Setting Up the Environment

  1. Create and Activate a Virtual Environment:

    python3 -m venv venv
    source venv/bin/activate
  2. Install the Required Packages:

    Install the necessary Python packages listed in the requirements.txt file:

    pip install -r requirements.txt

    If you haven't created a requirements.txt yet, you can do so by running:

    pip freeze > requirements.txt
  3. Install Additional Dependencies:

    If matplotlib or other packages are not installed, you can add them using:

    pip install matplotlib

Fetching Articles from arXiv

The script fetch_solar_articles.py is used to download abstracts from arXiv related to solar physics and machine learning.
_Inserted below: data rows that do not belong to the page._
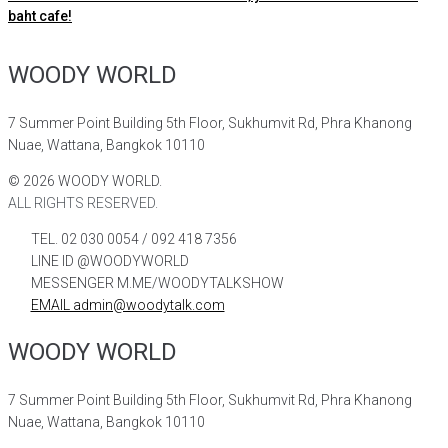
baht cafe!
WOODY WORLD
7 Summer Point Building 5th Floor, Sukhumvit Rd, Phra Khanong
Nuae, Wattana, Bangkok 10110
©
2026
WOODY WORLD.
ALL RIGHTS RESERVED.
TEL. 02 030 0054 / 092 418 7356
LINE ID @WOODYWORLD
MESSENGER M.ME/WOODYTALKSHOW
EMAIL admin@woodytalk.com
WOODY WORLD
7 Summer Point Building 5th Floor, Sukhumvit Rd, Phra Khanong
Nuae, Wattana, Bangkok 10110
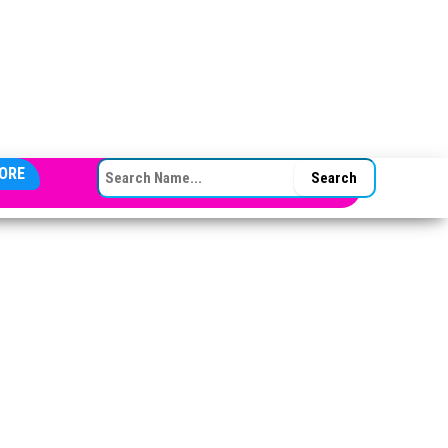
SEARCH FOR:
ORE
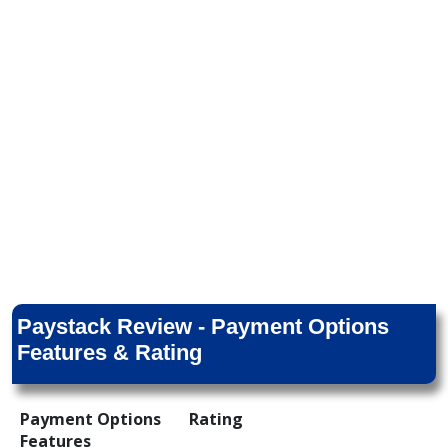
Paystack Review - Payment Options
Features & Rating
Payment Options
Rating
Features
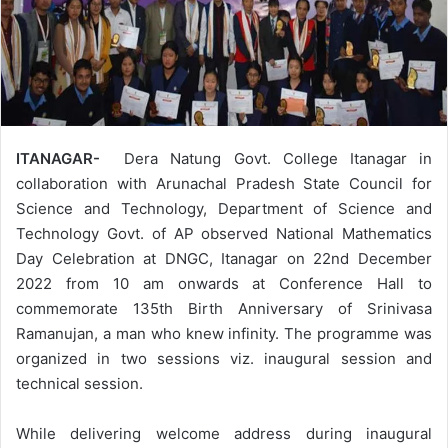
ITANAGAR-
Dera Natung Govt. College Itanagar in
collaboration with Arunachal Pradesh State Council for
Science and Technology, Department of Science and
Technology Govt. of AP observed National Mathematics
Day Celebration at DNGC, Itanagar on 22nd December
2022 from 10 am onwards at Conference Hall to
commemorate 135th Birth Anniversary of Srinivasa
Ramanujan, a man who knew infinity. The programme was
organized in two sessions viz. inaugural session and
technical session.
While delivering welcome address during inaugural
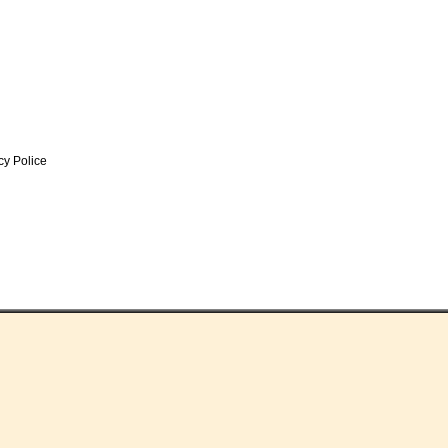
y Police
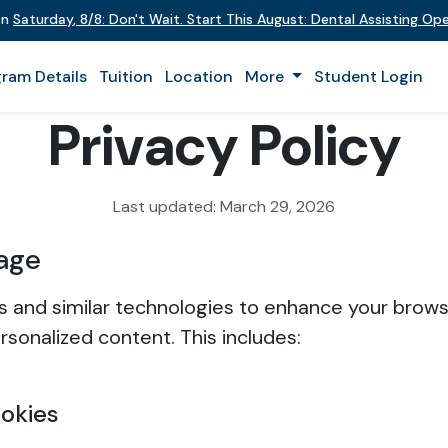
on
Saturday
,
8/8
:
Don't Wait. Start This August: Dental Assisting O
ram Details
Tuition
Location
More
Student Login
Privacy Policy
Last updated: March 29, 2026
age
 and similar technologies to enhance your brow
rsonalized content. This includes:
ookies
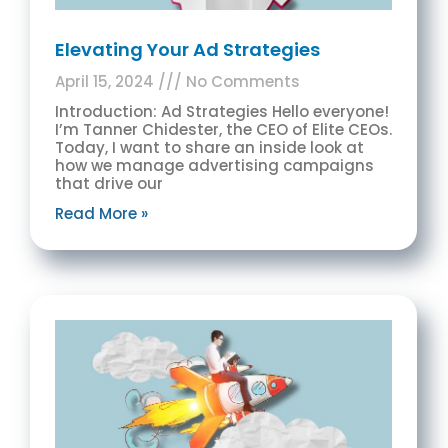
Elevating Your Ad Strategies
April 15, 2024
No Comments
Introduction: Ad Strategies Hello everyone!
I’m Tanner Chidester, the CEO of Elite CEOs.
Today, I want to share an inside look at
how we manage advertising campaigns
that drive our
Read More »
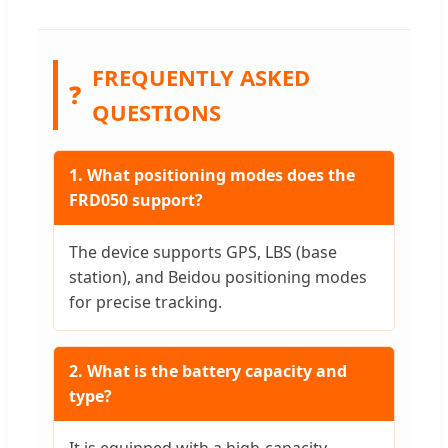
FREQUENTLY ASKED
❓
QUESTIONS
1. What positioning modes does the
FRD050 support?
The device supports GPS, LBS (base
station), and Beidou positioning modes
for precise tracking.
2. What is the battery capacity and
type?
It is equipped with a high-capacity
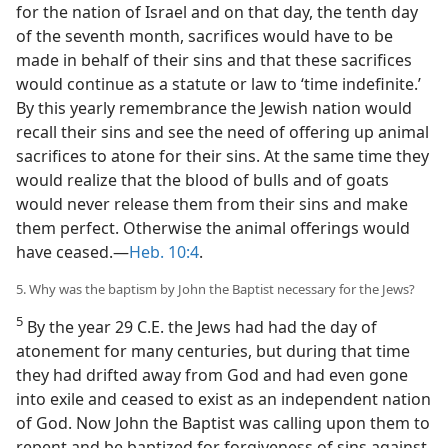
for the nation of Israel and on that day, the tenth day
of the seventh month, sacrifices would have to be
made in behalf of their sins and that these sacrifices
would continue as a statute or law to ‘time indefinite.’
By this yearly remembrance the Jewish nation would
recall their sins and see the need of offering up animal
sacrifices to atone for their sins. At the same time they
would realize that the blood of bulls and of goats
would never release them from their sins and make
them perfect. Otherwise the animal offerings would
have ceased.—
Heb. 10:4
.
5. Why was the baptism by John the Baptist necessary for the Jews?
5
By the year 29 C.E. the Jews had had the day of
atonement for many centuries, but during that time
they had drifted away from God and had even gone
into exile and ceased to exist as an independent nation
of God. Now John the Baptist was calling upon them to
repent and be baptized for forgiveness of sins against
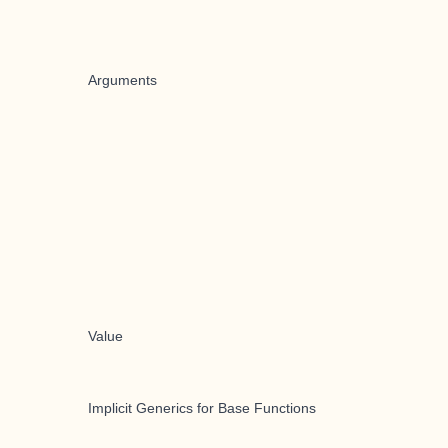
Arguments
Value
Implicit Generics for Base Functions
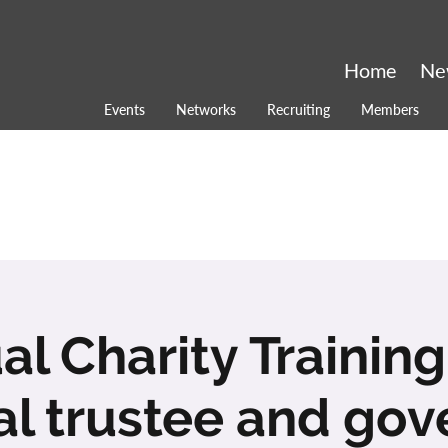
Home
Ne
Events
Networks
Recruiting
Members
ual Charity Training
al trustee and go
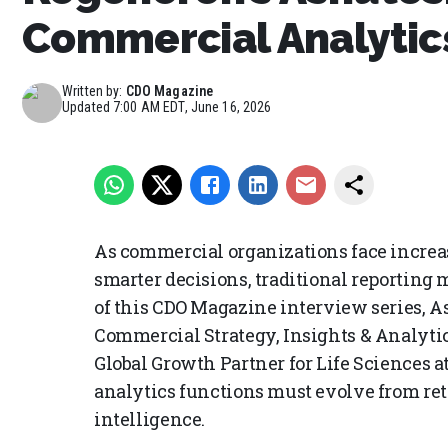
Commercial Analytic
Written by:
CDO Magazine
Updated
7:00 AM EDT, June 16, 2026
As commercial organizations face increas
smarter decisions, traditional reporting m
of this CDO Magazine interview series, A
Commercial Strategy, Insights & Analytics
Global Growth Partner for Life Sciences a
analytics functions must evolve from ret
intelligence.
  1. Run the Fetch Script:

    python3 src/fetch_solar_articles.py

    This script will download up to 1000 articles and save the data in data/solar_ml_abstracts.csv.

Working with the Data in Jupyter Notebook

  1. Start Jupyter Notebook:

    Launch Jupyter Notebook to begin analyzing the downloaded data:

    jupyter notebook
  2. Load the Data:

    In your notebook (e.g., Astrophysics_NLP_Sentiment_Analysis.ipynb), load the CSV data:

    import pandas as pd
    
    # Load the data
    data = pd.read_csv('../data/solar_ml_abstracts.csv')
    
    # Display the first few rows of the dataset
    data.head()

Visualizing the Data

To visualize the distribution of articles over time:

  1. Ensure matplotlib is Installed:

    If matplotlib is not installed, add it to your environment:

    pip install matplotlib
  2. Plot the Data:

    import matplotlib.pyplot as plt
    
    # Convert the 'published' column to datetime format
    data['published'] = pd.to_datetime(data['published'])
    
    # Plot the distribution of articles over time
    plt.figure(figsize=(10, 6))
    data['published'].hist(bins=30)
    plt.title('Distribution of Articles Over Time')
    plt.xlabel('Publication Date')
    plt.ylabel('Number of Articles')
    plt.show()

Troubleshooting

If you encounter issues with importing packages or running scripts, consider the following:

  1. Verify the Python Environment:

    Ensure that the packages are installed in the correct Python environment. You can check which Python environment is being used by running:

    import sys
    print(sys.executable)
  2. Restart Jupyter Kernel:

    After installing new packages, restart the Jupyter kernel:

    Kernel > Restart Kernel

Further Analysis

With the data loaded, you can proceed with various NLP tasks such as sentiment analysis, topic modeling, or word cloud generation. These analyses can be documented and expanded upon in your Jupyter Notebook.